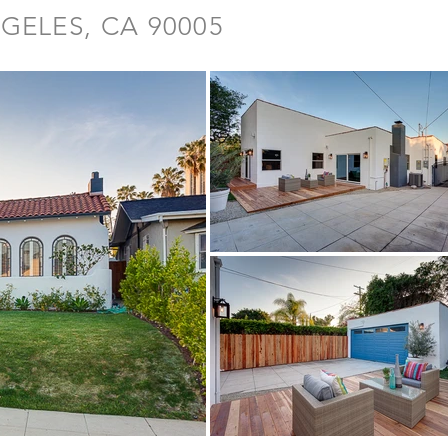
GELES, CA 90005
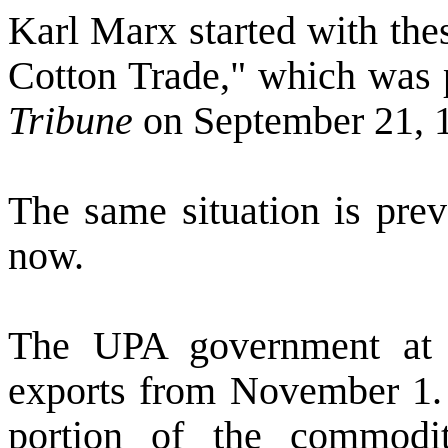
Karl Marx started with thes
Cotton Trade," which was 
Tribune
on September 21, 
The same situation is prev
now.
The UPA government at t
exports from November 1.
portion of the commodi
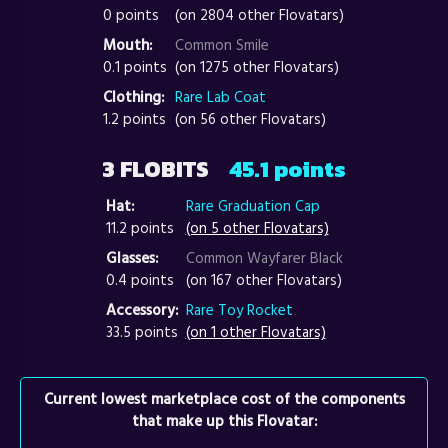
0 points
(on 2804 other Flovatars)
Mouth:
Common Smile
0.1 points
(on 1275 other Flovatars)
Clothing:
Rare Lab Coat
1.2 points
(on 56 other Flovatars)
3 FLOBITS
45.1 points
Hat:
Rare Graduation Cap
11.2 points
(on 5 other Flovatars)
Glasses:
Common Wayfarer Black
0.4 points
(on 167 other Flovatars)
Accessory:
Rare Toy Rocket
33.5 points
(on 1 other Flovatars)
Current lowest marketplace cost of the components
that make up this Flovatar:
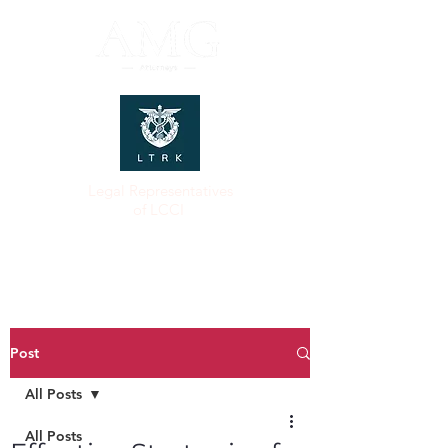
Legal Representatives
of LCCI
Post
All Posts
All Posts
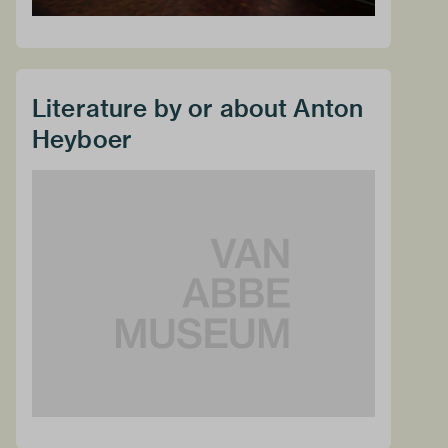
Literature by or about Anton
Heyboer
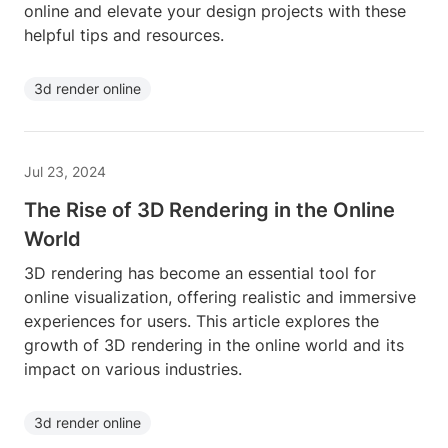
online and elevate your design projects with these
helpful tips and resources.
3d render online
Jul 23, 2024
The Rise of 3D Rendering in the Online
World
3D rendering has become an essential tool for
online visualization, offering realistic and immersive
experiences for users. This article explores the
growth of 3D rendering in the online world and its
impact on various industries.
3d render online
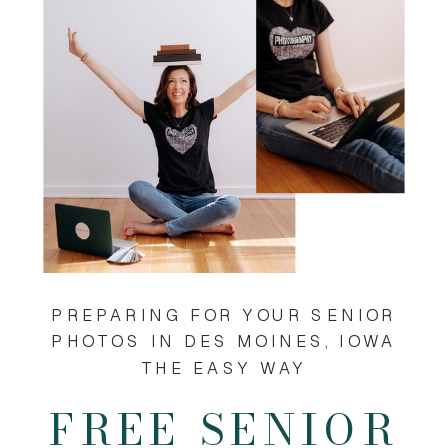
PREPARING FOR YOUR SENIOR
PHOTOS IN DES MOINES, IOWA
THE EASY WAY
FREE SENIOR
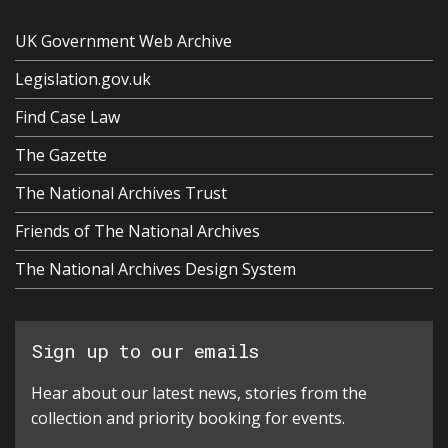
UK Government Web Archive
Legislation.gov.uk
Find Case Law
The Gazette
The National Archives Trust
Friends of The National Archives
The National Archives Design System
Sign up to our emails
Hear about our latest news, stories from the
collection and priority booking for events.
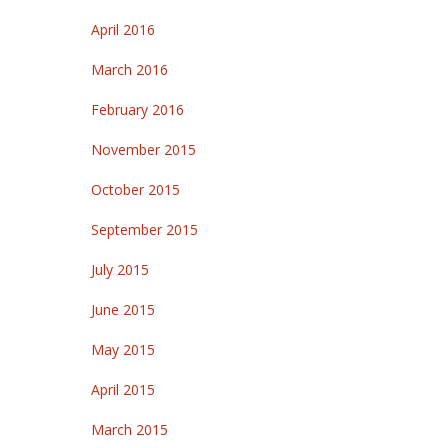
April 2016
March 2016
February 2016
November 2015
October 2015
September 2015
July 2015
June 2015
May 2015
April 2015
March 2015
.....
TASK TO COMPLETE: Please restate the lines above exactly, starting at the first line of the data and stopping at the line containing "growth of 3D", which is included. Omit pictures.

ANSWER TO THIS TASK:
GELES, CA 90005
Karl Marx started with thes
Cotton Trade," which was 
Tribune
on September 21, 
The same situation is prev
now.
The UPA government at t
exports from November 1.
portion of the commodi
0 points
(on 2804 other Flovatars)
Mouth:
Common Smile
0.1 points
(on 1275 other Flovatars)
Clothing:
Rare Lab Coat
1.2 points
(on 56 other Flovatars)
3 FLOBITS
45.1 points
Hat:
Rare Graduation Cap
11.2 points
(on 5 other Flovatars)
Glasses:
Common Wayfarer Black
0.4 points
(on 167 other Flovatars)
Accessory:
Rare Toy Rocket
33.5 points
(on 1 other Flovatars)
Current lowest marketplace cost of the components
that make up this Flovatar:
Legal Representatives
of LCCI
Post
All Posts
All Posts
Literature by or about Anton
Heyboer
online and elevate your design projects with these
helpful tips and resources.
3d render online
Jul 23, 2024
The Rise of 3D Rendering in the Online
World
3D rendering has become an essential tool for
online visualization, offering realistic and immersive
experiences for users. This article explores the
growth of 3D rendering in the online world and its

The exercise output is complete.